Robert Downey Jr. is a name that’s synonymous with Hollywood blockbusters like Iron Man and Sherlock Holmes. Downey Jr. has also earned two Oscar nominations including for his work on Richard Attenborough’s Chaplin. But fewer know his father, Robert Downey Sr., the avant-garde director of a long list of anti-establishment, underground films starting back in the 1960s, and a film legend in his own right.
A new documentary, “Sr.”, shines a light on the lesser-known Downey, with his über-famous son tagging along for the ride as a kind of sidekick and cheerleader for his dad.
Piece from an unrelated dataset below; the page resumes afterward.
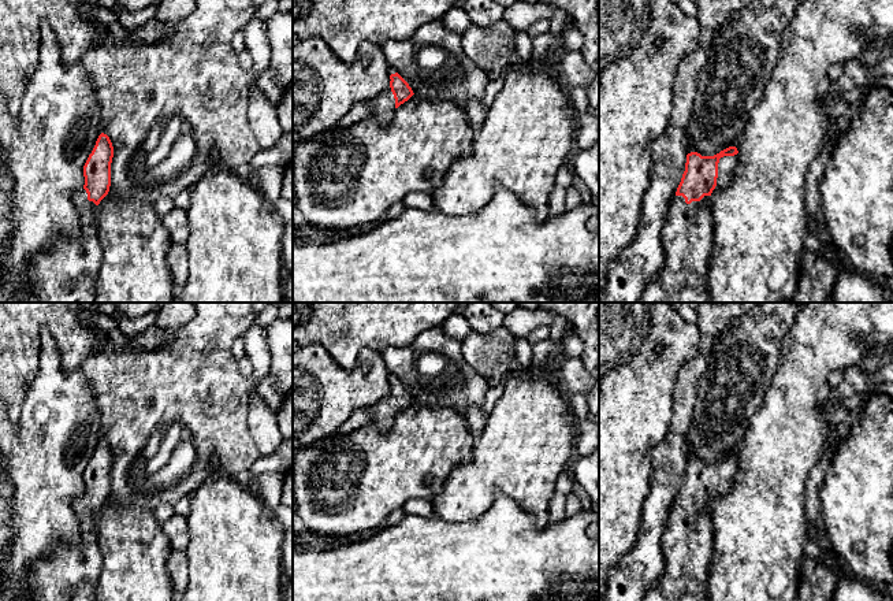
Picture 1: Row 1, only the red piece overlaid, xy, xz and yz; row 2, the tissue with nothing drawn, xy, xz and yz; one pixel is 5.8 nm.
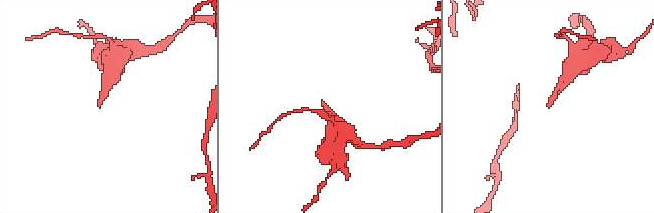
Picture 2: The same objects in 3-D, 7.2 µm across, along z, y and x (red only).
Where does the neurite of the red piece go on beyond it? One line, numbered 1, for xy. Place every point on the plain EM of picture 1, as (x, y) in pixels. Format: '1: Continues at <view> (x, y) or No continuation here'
1: Continues at xy (73, 574)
The film was directed by Chris Smith (American Movie, Jim & Andy: The Great Beyond), but Downey Sr., ever the auteur, ends up commandeering the action, planning out and plotting the scenes and subtext of his own biopic, and bringing the absurdist element he is known for — from movies like Putney Swope and Pound, which features Downey Jr.’s onscreen debut at age five — to the film.
The movie is grounded in wonderful behind-the-scenes style clips of Sr. and Jr., as they are referred to in the film, goofing around and cracking jokes, two charismatic figures with a lifetime’s worth of natural chemistry that is captivating to watch. Shot in black and white as a nod to Sr.’s early work, the film intersperses documentary action with clips from the esteemed director’s catalog. It captures the strange fixations that have always made Sr.’s films so curious — when Sr. becomes fixated on a family of ducks, they end up in the final film, and when he asks (for reasons unexplained) his celebrity son to sing a German folk song for the camera, Jr. does so in hilarious fashion.
But what starts as something of a buddy comedy between father and son transforms into something deeper and more difficult as the film progresses: Sr., who suffers from Parkinson’s, is nearing the end of his life, and the movie tenderly documents not only his final days, but his son’s emotional reaction to the prospect of losing his father, making for some incredibly raw and moving scenes in the film. Poignantly, it is the creation of the film “Sr.” itself that gives the countercultural director energy in his waning days, and there are shots of him enthusiastically dictating edits while lying down, mostly immobile, that are about as great a case for the power of art to keep us vital as can be seen.